You get your first results in minutes and the discovery service automatically repeats this search on a daily basis, even if you are not currently using the product or running scans. That way, you are automatically notified about any new assets that appear in your environment so you can add them to your inventory and decide if you want to scan them for vulnerabilities. This automated discovery service is included as standard with Invicti, but additional manual discovery services are also available separately as part of white-glove application security management.
Invicti’s guided success offering includes automated and manual discovery alongside security testing and management services to help customers get off to the best possible start with Invicti. Security is only as good as its weakest link, so taking this systematic guided approach can be far more effective than hoping that any gaps in discovery will be exposed through penetration testing or a bug bounty program. While it’s true that asset discovery will always be the first stage of any penetration test, you will get far more value by doing as much as possible internally and letting the external experts focus on more advanced cases.

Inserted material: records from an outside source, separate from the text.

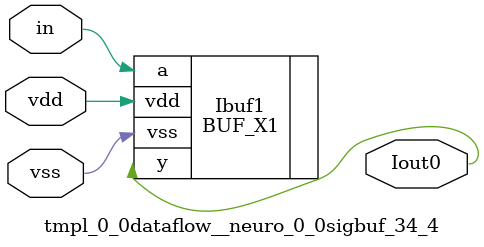
<source format=v>
module tmpl_0_0dataflow__neuro_0_0sigbuf_34_4(in, Iout0 , vdd, vss); 
   input vdd;
   input vss;
   input in;
   

// -- signals ---
   wire in;
   output Iout0 ;

// --- instances
BUF_X1 Ibuf1  (.y(Iout0 ), .a(in), .vdd(vdd), .vss(vss));
endmodule
</source>
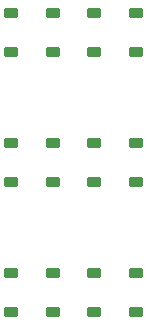
<source format=gbr>
%TF.GenerationSoftware,KiCad,Pcbnew,7.0.5*%
%TF.CreationDate,2023-11-04T19:54:29+08:00*%
%TF.ProjectId,Three2One,54687265-6532-44f6-9e65-2e6b69636164,rev?*%
%TF.SameCoordinates,Original*%
%TF.FileFunction,Paste,Top*%
%TF.FilePolarity,Positive*%
%FSLAX46Y46*%
G04 Gerber Fmt 4.6, Leading zero omitted, Abs format (unit mm)*
G04 Created by KiCad (PCBNEW 7.0.5) date 2023-11-04 19:54:29*
%MOMM*%
%LPD*%
G01*
G04 APERTURE LIST*
G04 Aperture macros list*
%AMRoundRect*
0 Rectangle with rounded corners*
0 $1 Rounding radius*
0 $2 $3 $4 $5 $6 $7 $8 $9 X,Y pos of 4 corners*
0 Add a 4 corners polygon primitive as box body*
4,1,4,$2,$3,$4,$5,$6,$7,$8,$9,$2,$3,0*
0 Add four circle primitives for the rounded corners*
1,1,$1+$1,$2,$3*
1,1,$1+$1,$4,$5*
1,1,$1+$1,$6,$7*
1,1,$1+$1,$8,$9*
0 Add four rect primitives between the rounded corners*
20,1,$1+$1,$2,$3,$4,$5,0*
20,1,$1+$1,$4,$5,$6,$7,0*
20,1,$1+$1,$6,$7,$8,$9,0*
20,1,$1+$1,$8,$9,$2,$3,0*%
G04 Aperture macros list end*
%ADD10RoundRect,0.225000X-0.375000X0.225000X-0.375000X-0.225000X0.375000X-0.225000X0.375000X0.225000X0*%
G04 APERTURE END LIST*
D10*
%TO.C,D5*%
X148335000Y-64915000D03*
X148335000Y-68215000D03*
%TD*%
%TO.C,D10*%
X151885000Y-75915000D03*
X151885000Y-79215000D03*
%TD*%
%TO.C,D11*%
X155435000Y-75915000D03*
X155435000Y-79215000D03*
%TD*%
%TO.C,D8*%
X158985000Y-64915000D03*
X158985000Y-68215000D03*
%TD*%
%TO.C,D6*%
X151885000Y-64915000D03*
X151885000Y-68215000D03*
%TD*%
%TO.C,D9*%
X148335000Y-75915000D03*
X148335000Y-79215000D03*
%TD*%
%TO.C,D2*%
X151885000Y-53915000D03*
X151885000Y-57215000D03*
%TD*%
%TO.C,D3*%
X155435000Y-53915000D03*
X155435000Y-57215000D03*
%TD*%
%TO.C,D7*%
X155435000Y-64915000D03*
X155435000Y-68215000D03*
%TD*%
%TO.C,D1*%
X148335000Y-53915000D03*
X148335000Y-57215000D03*
%TD*%
%TO.C,D12*%
X158985000Y-75915000D03*
X158985000Y-79215000D03*
%TD*%
%TO.C,D4*%
X158985000Y-53915000D03*
X158985000Y-57215000D03*
%TD*%
M02*

</source>
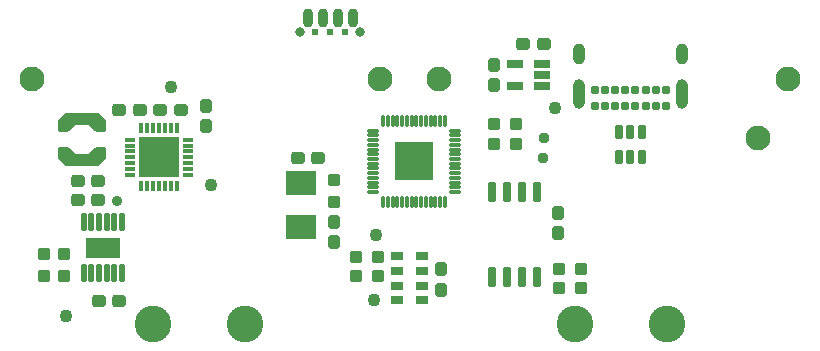
<source format=gbs>
G04 #@! TF.GenerationSoftware,KiCad,Pcbnew,7.0.5-0*
G04 #@! TF.CreationDate,2023-10-09T15:45:39-04:00*
G04 #@! TF.ProjectId,SLAPS_Solar_Harvester,534c4150-535f-4536-9f6c-61725f486172,V1.1*
G04 #@! TF.SameCoordinates,Original*
G04 #@! TF.FileFunction,Soldermask,Bot*
G04 #@! TF.FilePolarity,Negative*
%FSLAX46Y46*%
G04 Gerber Fmt 4.6, Leading zero omitted, Abs format (unit mm)*
G04 Created by KiCad (PCBNEW 7.0.5-0) date 2023-10-09 15:45:39*
%MOMM*%
%LPD*%
G01*
G04 APERTURE LIST*
G04 Aperture macros list*
%AMRoundRect*
0 Rectangle with rounded corners*
0 $1 Rounding radius*
0 $2 $3 $4 $5 $6 $7 $8 $9 X,Y pos of 4 corners*
0 Add a 4 corners polygon primitive as box body*
4,1,4,$2,$3,$4,$5,$6,$7,$8,$9,$2,$3,0*
0 Add four circle primitives for the rounded corners*
1,1,$1+$1,$2,$3*
1,1,$1+$1,$4,$5*
1,1,$1+$1,$6,$7*
1,1,$1+$1,$8,$9*
0 Add four rect primitives between the rounded corners*
20,1,$1+$1,$2,$3,$4,$5,0*
20,1,$1+$1,$4,$5,$6,$7,0*
20,1,$1+$1,$6,$7,$8,$9,0*
20,1,$1+$1,$8,$9,$2,$3,0*%
%AMFreePoly0*
4,1,39,1.035011,1.991743,1.035046,1.991728,1.061728,1.965046,1.061743,1.965011,1.065850,1.945000,1.065850,1.170000,1.062217,1.151133,1.062203,1.151098,1.051413,1.134505,0.485850,0.554315,0.485850,-0.554315,1.051413,-1.134505,1.062203,-1.151098,1.062217,-1.151133,1.065850,-1.170000,1.065850,-1.945000,1.061743,-1.965011,1.061728,-1.965046,1.035046,-1.991728,1.035011,-1.991743,
1.015000,-1.995850,0.115000,-1.995850,0.095462,-1.991942,0.095426,-1.991927,0.079043,-1.980956,-0.470956,-1.430956,-0.481728,-1.415046,-0.481743,-1.415011,-0.485850,-1.395000,-0.485850,1.395000,-0.481942,1.414538,-0.481927,1.414574,-0.470631,1.431279,0.089369,1.981278,0.104954,1.991728,0.104989,1.991743,0.125000,1.995850,1.015000,1.995850,1.035011,1.991743,1.035011,1.991743,
$1*%
%AMFreePoly1*
4,1,44,-0.108300,1.992306,-0.108075,1.992946,-0.108058,1.992940,-0.106394,1.991901,-0.104368,1.991472,-0.104350,1.991464,-0.104641,1.990808,-0.089369,1.981279,0.470631,1.431278,0.481728,1.415046,0.481743,1.415011,0.485850,1.395000,0.485850,-1.395000,0.481942,-1.414538,0.481927,-1.414574,0.470956,-1.430957,-0.079044,-1.980956,-0.094954,-1.991728,-0.094989,-1.991743,-0.115000,-1.995850,
-1.015000,-1.995850,-1.035011,-1.991743,-1.035046,-1.991728,-1.061728,-1.965046,-1.061743,-1.965011,-1.065850,-1.945000,-1.065850,-1.170000,-1.062217,-1.151133,-1.062203,-1.151098,-1.051413,-1.134505,-0.485850,-0.554315,-0.485850,0.554315,-1.051413,1.134505,-1.062203,1.151098,-1.062217,1.151133,-1.065850,1.170000,-1.065850,1.945000,-1.061743,1.965011,-1.061728,1.965046,-1.035046,1.991728,
-1.035011,1.991743,-1.015000,1.995850,-0.125000,1.995850,-0.108300,1.992306,-0.108300,1.992306,$1*%
G04 Aperture macros list end*
%ADD10C,2.101600*%
%ADD11C,3.101600*%
%ADD12C,0.801600*%
%ADD13C,0.601600*%
%ADD14O,0.901600X1.601600*%
%ADD15C,0.771600*%
%ADD16O,1.001600X2.501600*%
%ADD17O,1.001600X1.801600*%
%ADD18C,0.951600*%
%ADD19RoundRect,0.288300X0.300000X0.237500X-0.300000X0.237500X-0.300000X-0.237500X0.300000X-0.237500X0*%
%ADD20RoundRect,0.150800X0.100000X-0.625000X0.100000X0.625000X-0.100000X0.625000X-0.100000X-0.625000X0*%
%ADD21RoundRect,0.050800X1.425000X-0.825000X1.425000X0.825000X-1.425000X0.825000X-1.425000X-0.825000X0*%
%ADD22RoundRect,0.288300X-0.237500X0.300000X-0.237500X-0.300000X0.237500X-0.300000X0.237500X0.300000X0*%
%ADD23RoundRect,0.050800X-1.200000X1.000000X-1.200000X-1.000000X1.200000X-1.000000X1.200000X1.000000X0*%
%ADD24C,1.101600*%
%ADD25FreePoly0,90.000000*%
%ADD26FreePoly1,90.000000*%
%ADD27RoundRect,0.200800X0.150000X-0.650000X0.150000X0.650000X-0.150000X0.650000X-0.150000X-0.650000X0*%
%ADD28RoundRect,0.288300X0.237500X-0.300000X0.237500X0.300000X-0.237500X0.300000X-0.237500X-0.300000X0*%
%ADD29RoundRect,0.100800X0.050000X-0.387500X0.050000X0.387500X-0.050000X0.387500X-0.050000X-0.387500X0*%
%ADD30RoundRect,0.100800X0.387500X-0.050000X0.387500X0.050000X-0.387500X0.050000X-0.387500X-0.050000X0*%
%ADD31RoundRect,0.194800X1.456000X-1.456000X1.456000X1.456000X-1.456000X1.456000X-1.456000X-1.456000X0*%
%ADD32RoundRect,0.288300X0.250000X0.237500X-0.250000X0.237500X-0.250000X-0.237500X0.250000X-0.237500X0*%
%ADD33RoundRect,0.050800X0.475000X0.275000X-0.475000X0.275000X-0.475000X-0.275000X0.475000X-0.275000X0*%
%ADD34RoundRect,0.200800X0.512500X0.150000X-0.512500X0.150000X-0.512500X-0.150000X0.512500X-0.150000X0*%
%ADD35RoundRect,0.288300X-0.250000X-0.237500X0.250000X-0.237500X0.250000X0.237500X-0.250000X0.237500X0*%
%ADD36RoundRect,0.288300X0.287500X0.237500X-0.287500X0.237500X-0.287500X-0.237500X0.287500X-0.237500X0*%
%ADD37RoundRect,0.288300X0.237500X-0.250000X0.237500X0.250000X-0.237500X0.250000X-0.237500X-0.250000X0*%
%ADD38RoundRect,0.288300X-0.237500X0.250000X-0.237500X-0.250000X0.237500X-0.250000X0.237500X0.250000X0*%
%ADD39RoundRect,0.113300X-0.062500X0.337500X-0.062500X-0.337500X0.062500X-0.337500X0.062500X0.337500X0*%
%ADD40RoundRect,0.113300X-0.337500X0.062500X-0.337500X-0.062500X0.337500X-0.062500X0.337500X0.062500X0*%
%ADD41RoundRect,0.050800X-1.675000X1.675000X-1.675000X-1.675000X1.675000X-1.675000X1.675000X1.675000X0*%
%ADD42C,0.901600*%
%ADD43RoundRect,0.213300X0.162500X-0.367500X0.162500X0.367500X-0.162500X0.367500X-0.162500X-0.367500X0*%
G04 APERTURE END LIST*
D10*
X188750440Y-96748780D03*
D11*
X134980000Y-117500000D03*
X142750000Y-117500000D03*
X170750000Y-117500000D03*
X178520000Y-117500000D03*
D10*
X159250880Y-96748780D03*
X124750060Y-96748780D03*
X186200000Y-101700000D03*
D12*
X152540000Y-92725500D03*
D13*
X151270000Y-92725500D03*
X150000000Y-92725500D03*
X148730000Y-92725500D03*
D12*
X147460000Y-92725500D03*
D14*
X151905000Y-91570500D03*
X150635000Y-91570500D03*
X149365000Y-91570500D03*
X148095000Y-91570500D03*
D10*
X154249620Y-96748780D03*
D15*
X178400000Y-99000000D03*
X177550000Y-99000000D03*
X176700000Y-99000000D03*
X175850000Y-99000000D03*
X175000000Y-99000000D03*
X174150000Y-99000000D03*
X173300000Y-99000000D03*
X172450000Y-99000000D03*
X172450000Y-97650000D03*
X173300000Y-97650000D03*
X174150000Y-97650000D03*
X175000000Y-97650000D03*
X175850000Y-97650000D03*
X176700000Y-97650000D03*
X177550000Y-97650000D03*
X178400000Y-97650000D03*
D16*
X179750000Y-98020000D03*
D17*
X179750000Y-94640000D03*
D16*
X171100000Y-98020000D03*
D17*
X171100000Y-94640000D03*
D18*
X168014969Y-103382309D03*
D19*
X132112500Y-115500000D03*
X130387500Y-115500000D03*
D20*
X132375000Y-113150000D03*
X131725000Y-113150000D03*
X131075000Y-113150000D03*
X130425000Y-113150000D03*
X129775000Y-113150000D03*
X129125000Y-113150000D03*
X129125000Y-108850000D03*
X129775000Y-108850000D03*
X130425000Y-108850000D03*
X131075000Y-108850000D03*
X131725000Y-108850000D03*
X132375000Y-108850000D03*
D21*
X130750000Y-111000000D03*
D22*
X169300000Y-108037500D03*
X169300000Y-109762500D03*
D18*
X168125653Y-101757502D03*
D23*
X147500000Y-105550000D03*
X147500000Y-109250000D03*
D24*
X153900000Y-109900000D03*
D22*
X159400000Y-112837500D03*
X159400000Y-114562500D03*
D25*
X129000000Y-103627500D03*
D26*
X129000000Y-100097500D03*
D22*
X163900000Y-95537500D03*
X163900000Y-97262500D03*
D19*
X130362500Y-107000000D03*
X128637500Y-107000000D03*
D24*
X153700000Y-115400000D03*
D19*
X130362500Y-105362500D03*
X128637500Y-105362500D03*
D27*
X167505000Y-113500000D03*
X166235000Y-113500000D03*
X164965000Y-113500000D03*
X163695000Y-113500000D03*
X163695000Y-106300000D03*
X164965000Y-106300000D03*
X166235000Y-106300000D03*
X167505000Y-106300000D03*
D28*
X150300000Y-110562500D03*
X150300000Y-108837500D03*
D29*
X159700000Y-107137500D03*
X159300000Y-107137500D03*
X158900000Y-107137500D03*
X158500000Y-107137500D03*
X158100000Y-107137500D03*
X157700000Y-107137500D03*
X157300000Y-107137500D03*
X156900000Y-107137500D03*
X156500000Y-107137500D03*
X156100000Y-107137500D03*
X155700000Y-107137500D03*
X155300000Y-107137500D03*
X154900000Y-107137500D03*
X154500000Y-107137500D03*
D30*
X153662500Y-106300000D03*
X153662500Y-105900000D03*
X153662500Y-105500000D03*
X153662500Y-105100000D03*
X153662500Y-104700000D03*
X153662500Y-104300000D03*
X153662500Y-103900000D03*
X153662500Y-103500000D03*
X153662500Y-103100000D03*
X153662500Y-102700000D03*
X153662500Y-102300000D03*
X153662500Y-101900000D03*
X153662500Y-101500000D03*
X153662500Y-101100000D03*
D29*
X154500000Y-100262500D03*
X154900000Y-100262500D03*
X155300000Y-100262500D03*
X155700000Y-100262500D03*
X156100000Y-100262500D03*
X156500000Y-100262500D03*
X156900000Y-100262500D03*
X157300000Y-100262500D03*
X157700000Y-100262500D03*
X158100000Y-100262500D03*
X158500000Y-100262500D03*
X158900000Y-100262500D03*
X159300000Y-100262500D03*
X159700000Y-100262500D03*
D30*
X160537500Y-101100000D03*
X160537500Y-101500000D03*
X160537500Y-101900000D03*
X160537500Y-102300000D03*
X160537500Y-102700000D03*
X160537500Y-103100000D03*
X160537500Y-103500000D03*
X160537500Y-103900000D03*
X160537500Y-104300000D03*
X160537500Y-104700000D03*
X160537500Y-105100000D03*
X160537500Y-105500000D03*
X160537500Y-105900000D03*
X160537500Y-106300000D03*
D31*
X157100000Y-103700000D03*
D24*
X127600000Y-116800000D03*
D32*
X171212500Y-112800000D03*
X169387500Y-112800000D03*
D33*
X157775000Y-111725000D03*
X157775000Y-112975000D03*
X157775000Y-114225000D03*
X157775000Y-115475000D03*
X155625000Y-115475000D03*
X155625000Y-114225000D03*
X155625000Y-112975000D03*
X155625000Y-111725000D03*
D24*
X139900000Y-105700000D03*
D34*
X167937500Y-95450000D03*
X167937500Y-96400000D03*
X167937500Y-97350000D03*
X165662500Y-97350000D03*
X165662500Y-95450000D03*
D32*
X171212500Y-114400000D03*
X169387500Y-114400000D03*
D35*
X152187500Y-111800000D03*
X154012500Y-111800000D03*
D36*
X137375000Y-99362500D03*
X135625000Y-99362500D03*
D28*
X139500000Y-100725000D03*
X139500000Y-99000000D03*
D37*
X150300000Y-107112500D03*
X150300000Y-105287500D03*
D19*
X148962500Y-103400000D03*
X147237500Y-103400000D03*
D35*
X163887500Y-102250000D03*
X165712500Y-102250000D03*
D38*
X125750000Y-111587500D03*
X125750000Y-113412500D03*
D35*
X152187500Y-113400000D03*
X154012500Y-113400000D03*
D39*
X134000000Y-100912500D03*
X134500000Y-100912500D03*
X135000000Y-100912500D03*
X135500000Y-100912500D03*
X136000000Y-100912500D03*
X136500000Y-100912500D03*
X137000000Y-100912500D03*
D40*
X137950000Y-101862500D03*
X137950000Y-102362500D03*
X137950000Y-102862500D03*
X137950000Y-103362500D03*
X137950000Y-103862500D03*
X137950000Y-104362500D03*
X137950000Y-104862500D03*
D39*
X137000000Y-105812500D03*
X136500000Y-105812500D03*
X136000000Y-105812500D03*
X135500000Y-105812500D03*
X135000000Y-105812500D03*
X134500000Y-105812500D03*
X134000000Y-105812500D03*
D40*
X133050000Y-104862500D03*
X133050000Y-104362500D03*
X133050000Y-103862500D03*
X133050000Y-103362500D03*
X133050000Y-102862500D03*
X133050000Y-102362500D03*
X133050000Y-101862500D03*
D41*
X135500000Y-103362500D03*
D19*
X133862500Y-99362500D03*
X132137500Y-99362500D03*
D37*
X127500000Y-113412500D03*
X127500000Y-111587500D03*
D42*
X131957040Y-107099999D03*
D24*
X136500000Y-97400000D03*
X169000000Y-99200000D03*
D43*
X176375000Y-103375000D03*
X175425000Y-103375000D03*
X174475000Y-103375000D03*
X174475000Y-101175000D03*
X175425000Y-101175000D03*
X176375000Y-101175000D03*
D19*
X168062500Y-93800000D03*
X166337500Y-93800000D03*
D35*
X163887500Y-100500000D03*
X165712500Y-100500000D03*
M02*

</source>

Building discovery into a comprehensive AppSec program
Any web application security program worth its salt should start with asset discovery as a prerequisite for security testing. Without accurate discovery data, you don’t know your realistic attack surface, you can’t effectively prioritize testing and remediation, and you can’t even be sure how to define the scope of your penetration testing or bug bounty program. Invicti makes discovery easier by automating the entire process and seamlessly embedding it into the product.
Invicti users get the benefits of automated external discovery straight out of the box, even before setting up and running the first vulnerability scan. When you combine this with guided success services to optimize the automatic process, add manual discovery, and customize vulnerability scanning for your unique environment, you can quickly get a complete and accurate picture of your overall web security posture – and immediately start improving it.